*Entries shown*:
======
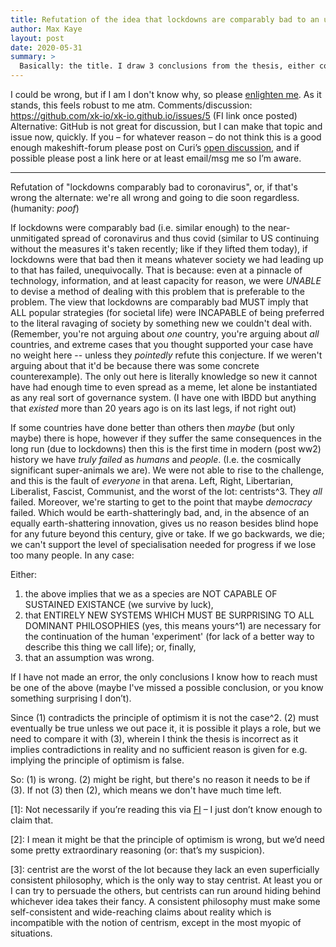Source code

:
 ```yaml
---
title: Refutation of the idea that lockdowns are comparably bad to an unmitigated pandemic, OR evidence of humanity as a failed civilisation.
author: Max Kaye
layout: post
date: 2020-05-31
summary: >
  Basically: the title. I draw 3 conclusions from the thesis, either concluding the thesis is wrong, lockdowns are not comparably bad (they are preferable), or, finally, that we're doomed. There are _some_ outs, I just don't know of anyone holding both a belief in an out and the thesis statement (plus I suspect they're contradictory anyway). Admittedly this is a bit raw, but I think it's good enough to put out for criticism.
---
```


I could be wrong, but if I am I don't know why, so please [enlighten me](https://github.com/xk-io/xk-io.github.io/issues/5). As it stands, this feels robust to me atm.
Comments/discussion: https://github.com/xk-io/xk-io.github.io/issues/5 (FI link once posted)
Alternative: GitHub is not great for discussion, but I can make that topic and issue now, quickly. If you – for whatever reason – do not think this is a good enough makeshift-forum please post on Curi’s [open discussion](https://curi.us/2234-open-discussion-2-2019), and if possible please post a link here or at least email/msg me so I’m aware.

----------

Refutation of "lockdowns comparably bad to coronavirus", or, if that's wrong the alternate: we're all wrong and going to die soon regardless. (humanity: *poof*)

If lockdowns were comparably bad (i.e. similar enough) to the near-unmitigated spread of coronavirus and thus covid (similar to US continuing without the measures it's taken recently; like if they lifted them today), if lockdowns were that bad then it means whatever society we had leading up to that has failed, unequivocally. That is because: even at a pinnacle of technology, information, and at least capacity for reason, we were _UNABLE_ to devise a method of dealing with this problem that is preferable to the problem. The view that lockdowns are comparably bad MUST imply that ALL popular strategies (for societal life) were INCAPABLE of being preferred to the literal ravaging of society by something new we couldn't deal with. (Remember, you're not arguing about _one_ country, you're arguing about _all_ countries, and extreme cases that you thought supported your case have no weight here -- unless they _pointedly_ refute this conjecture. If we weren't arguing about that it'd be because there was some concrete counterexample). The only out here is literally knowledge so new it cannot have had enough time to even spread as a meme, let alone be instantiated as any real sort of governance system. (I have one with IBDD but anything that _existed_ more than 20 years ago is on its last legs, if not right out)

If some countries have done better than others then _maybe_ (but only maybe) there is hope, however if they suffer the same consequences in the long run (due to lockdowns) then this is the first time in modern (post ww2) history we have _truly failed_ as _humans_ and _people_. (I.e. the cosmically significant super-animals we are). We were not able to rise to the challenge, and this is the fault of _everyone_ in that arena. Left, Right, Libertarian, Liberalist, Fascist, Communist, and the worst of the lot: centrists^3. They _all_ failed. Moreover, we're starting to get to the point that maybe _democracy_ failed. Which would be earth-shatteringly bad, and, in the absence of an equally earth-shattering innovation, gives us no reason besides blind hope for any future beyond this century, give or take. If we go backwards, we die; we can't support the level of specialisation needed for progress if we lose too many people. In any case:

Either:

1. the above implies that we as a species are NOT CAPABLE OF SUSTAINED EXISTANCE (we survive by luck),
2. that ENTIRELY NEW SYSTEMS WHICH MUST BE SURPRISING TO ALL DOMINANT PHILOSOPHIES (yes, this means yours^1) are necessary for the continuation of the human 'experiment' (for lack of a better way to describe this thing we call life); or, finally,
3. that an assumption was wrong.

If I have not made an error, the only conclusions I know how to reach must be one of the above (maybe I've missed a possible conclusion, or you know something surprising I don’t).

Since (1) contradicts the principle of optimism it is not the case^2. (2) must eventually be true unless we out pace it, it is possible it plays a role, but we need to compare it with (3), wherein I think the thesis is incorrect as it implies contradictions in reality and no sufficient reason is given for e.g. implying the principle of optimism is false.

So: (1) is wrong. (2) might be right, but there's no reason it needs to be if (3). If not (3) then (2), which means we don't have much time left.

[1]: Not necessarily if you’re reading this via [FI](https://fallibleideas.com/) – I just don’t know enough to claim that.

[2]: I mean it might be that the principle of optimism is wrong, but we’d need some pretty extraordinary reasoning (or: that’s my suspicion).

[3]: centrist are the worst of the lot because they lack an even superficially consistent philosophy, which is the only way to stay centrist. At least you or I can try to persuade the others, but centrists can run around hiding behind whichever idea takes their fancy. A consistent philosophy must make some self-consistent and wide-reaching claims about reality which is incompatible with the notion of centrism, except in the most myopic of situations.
======
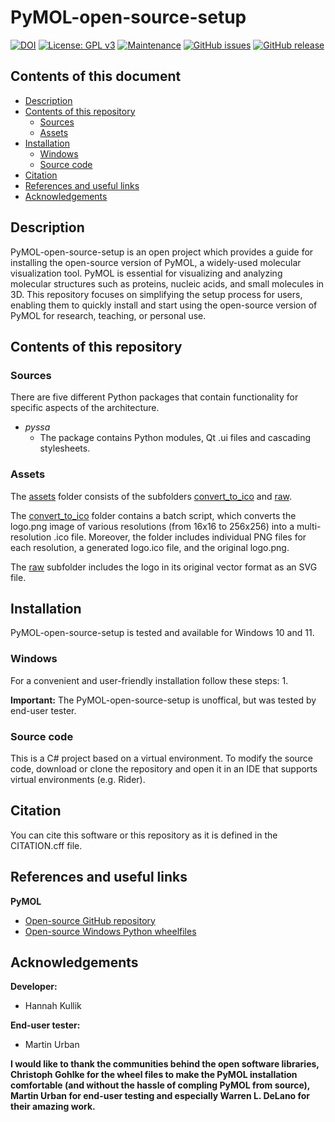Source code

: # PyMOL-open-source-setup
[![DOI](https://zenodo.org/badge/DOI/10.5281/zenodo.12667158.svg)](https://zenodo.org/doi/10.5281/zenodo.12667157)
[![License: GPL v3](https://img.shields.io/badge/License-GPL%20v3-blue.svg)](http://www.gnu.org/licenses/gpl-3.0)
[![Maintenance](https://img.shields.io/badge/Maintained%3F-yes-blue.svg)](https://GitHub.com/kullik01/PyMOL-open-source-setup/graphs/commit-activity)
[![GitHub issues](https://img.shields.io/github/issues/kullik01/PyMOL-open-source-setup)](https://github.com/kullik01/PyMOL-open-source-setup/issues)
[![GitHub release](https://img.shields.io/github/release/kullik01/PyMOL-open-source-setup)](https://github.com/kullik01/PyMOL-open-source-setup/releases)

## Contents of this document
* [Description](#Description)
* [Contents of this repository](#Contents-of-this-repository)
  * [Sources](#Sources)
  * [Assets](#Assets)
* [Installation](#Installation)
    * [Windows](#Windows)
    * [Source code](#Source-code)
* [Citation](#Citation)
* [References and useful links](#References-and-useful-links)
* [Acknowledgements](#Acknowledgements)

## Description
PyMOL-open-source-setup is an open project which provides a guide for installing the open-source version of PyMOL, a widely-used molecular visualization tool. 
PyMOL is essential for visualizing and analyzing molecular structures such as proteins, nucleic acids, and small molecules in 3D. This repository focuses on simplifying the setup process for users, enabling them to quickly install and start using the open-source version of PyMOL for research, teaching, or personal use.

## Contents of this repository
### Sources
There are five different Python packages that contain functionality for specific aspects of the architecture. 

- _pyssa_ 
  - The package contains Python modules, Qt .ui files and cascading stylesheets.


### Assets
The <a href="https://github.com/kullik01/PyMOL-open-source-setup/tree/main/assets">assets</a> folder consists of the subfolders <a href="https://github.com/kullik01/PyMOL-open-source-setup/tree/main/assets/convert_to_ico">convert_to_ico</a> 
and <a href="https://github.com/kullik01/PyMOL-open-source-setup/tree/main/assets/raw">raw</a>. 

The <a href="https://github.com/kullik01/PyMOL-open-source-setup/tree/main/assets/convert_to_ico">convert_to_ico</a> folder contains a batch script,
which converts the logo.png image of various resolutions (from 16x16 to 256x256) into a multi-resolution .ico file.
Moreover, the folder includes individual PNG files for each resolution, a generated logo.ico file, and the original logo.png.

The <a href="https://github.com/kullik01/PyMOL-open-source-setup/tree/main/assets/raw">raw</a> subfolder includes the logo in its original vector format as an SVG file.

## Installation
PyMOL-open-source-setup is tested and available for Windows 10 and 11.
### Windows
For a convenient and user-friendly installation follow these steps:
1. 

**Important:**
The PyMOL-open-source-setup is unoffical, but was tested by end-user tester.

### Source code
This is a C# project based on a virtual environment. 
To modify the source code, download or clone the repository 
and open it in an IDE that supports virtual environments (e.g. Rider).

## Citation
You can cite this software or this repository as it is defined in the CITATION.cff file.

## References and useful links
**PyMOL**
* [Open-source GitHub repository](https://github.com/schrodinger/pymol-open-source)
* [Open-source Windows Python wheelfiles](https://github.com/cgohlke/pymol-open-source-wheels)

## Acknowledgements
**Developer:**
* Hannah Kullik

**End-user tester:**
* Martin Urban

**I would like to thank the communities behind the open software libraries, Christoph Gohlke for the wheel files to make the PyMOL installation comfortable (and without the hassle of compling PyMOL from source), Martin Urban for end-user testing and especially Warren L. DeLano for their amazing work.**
======
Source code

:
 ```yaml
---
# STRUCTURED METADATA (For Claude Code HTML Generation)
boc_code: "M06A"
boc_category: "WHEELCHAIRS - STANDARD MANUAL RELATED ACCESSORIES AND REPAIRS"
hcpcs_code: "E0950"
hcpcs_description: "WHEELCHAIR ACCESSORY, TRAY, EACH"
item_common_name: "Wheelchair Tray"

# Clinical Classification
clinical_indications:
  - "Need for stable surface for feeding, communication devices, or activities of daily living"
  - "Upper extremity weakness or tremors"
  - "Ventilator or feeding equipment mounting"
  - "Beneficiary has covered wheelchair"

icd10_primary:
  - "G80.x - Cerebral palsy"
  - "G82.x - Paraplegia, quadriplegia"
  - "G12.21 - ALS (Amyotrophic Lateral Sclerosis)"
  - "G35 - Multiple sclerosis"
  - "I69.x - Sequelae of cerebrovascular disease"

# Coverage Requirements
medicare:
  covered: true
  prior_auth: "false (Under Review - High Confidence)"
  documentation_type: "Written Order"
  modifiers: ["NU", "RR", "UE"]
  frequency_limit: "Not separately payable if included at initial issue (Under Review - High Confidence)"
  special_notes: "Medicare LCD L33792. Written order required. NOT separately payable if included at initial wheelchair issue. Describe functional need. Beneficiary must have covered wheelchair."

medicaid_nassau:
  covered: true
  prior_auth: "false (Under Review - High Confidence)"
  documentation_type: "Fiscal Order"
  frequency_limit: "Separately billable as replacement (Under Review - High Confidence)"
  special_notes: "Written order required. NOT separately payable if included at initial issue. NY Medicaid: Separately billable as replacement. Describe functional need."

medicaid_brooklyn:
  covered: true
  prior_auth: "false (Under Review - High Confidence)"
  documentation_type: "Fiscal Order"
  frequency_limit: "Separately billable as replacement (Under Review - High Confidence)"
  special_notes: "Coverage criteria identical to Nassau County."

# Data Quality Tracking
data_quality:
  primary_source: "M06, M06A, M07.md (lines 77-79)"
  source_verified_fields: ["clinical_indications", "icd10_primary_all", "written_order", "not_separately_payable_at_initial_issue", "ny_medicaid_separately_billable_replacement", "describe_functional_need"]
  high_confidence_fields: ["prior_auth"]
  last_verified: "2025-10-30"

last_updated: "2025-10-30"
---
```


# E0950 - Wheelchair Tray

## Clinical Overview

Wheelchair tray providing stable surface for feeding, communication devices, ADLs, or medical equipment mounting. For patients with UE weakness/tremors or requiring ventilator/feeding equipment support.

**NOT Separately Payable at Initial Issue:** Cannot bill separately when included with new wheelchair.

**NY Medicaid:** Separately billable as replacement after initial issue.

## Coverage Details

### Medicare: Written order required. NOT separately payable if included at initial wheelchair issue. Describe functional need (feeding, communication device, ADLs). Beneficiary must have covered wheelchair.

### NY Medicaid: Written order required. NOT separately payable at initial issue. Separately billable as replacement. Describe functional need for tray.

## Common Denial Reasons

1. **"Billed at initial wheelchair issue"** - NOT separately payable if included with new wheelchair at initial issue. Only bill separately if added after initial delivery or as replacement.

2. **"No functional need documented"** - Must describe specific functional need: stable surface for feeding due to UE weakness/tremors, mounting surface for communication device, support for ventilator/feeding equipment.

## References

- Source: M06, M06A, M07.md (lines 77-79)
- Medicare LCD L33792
======
*Work item*: Using the records above, copy word for word the line with "## Citation", the line with "their amazing work.**", and every line between them.

*Problem solution*:
## Citation
You can cite this software or this repository as it is defined in the CITATION.cff file.

## References and useful links
**PyMOL**
* [Open-source GitHub repository](https://github.com/schrodinger/pymol-open-source)
* [Open-source Windows Python wheelfiles](https://github.com/cgohlke/pymol-open-source-wheels)

## Acknowledgements
**Developer:**
* Hannah Kullik

**End-user tester:**
* Martin Urban

**I would like to thank the communities behind the open software libraries, Christoph Gohlke for the wheel files to make the PyMOL installation comfortable (and without the hassle of compling PyMOL from source), Martin Urban for end-user testing and especially Warren L. DeLano for their amazing work.**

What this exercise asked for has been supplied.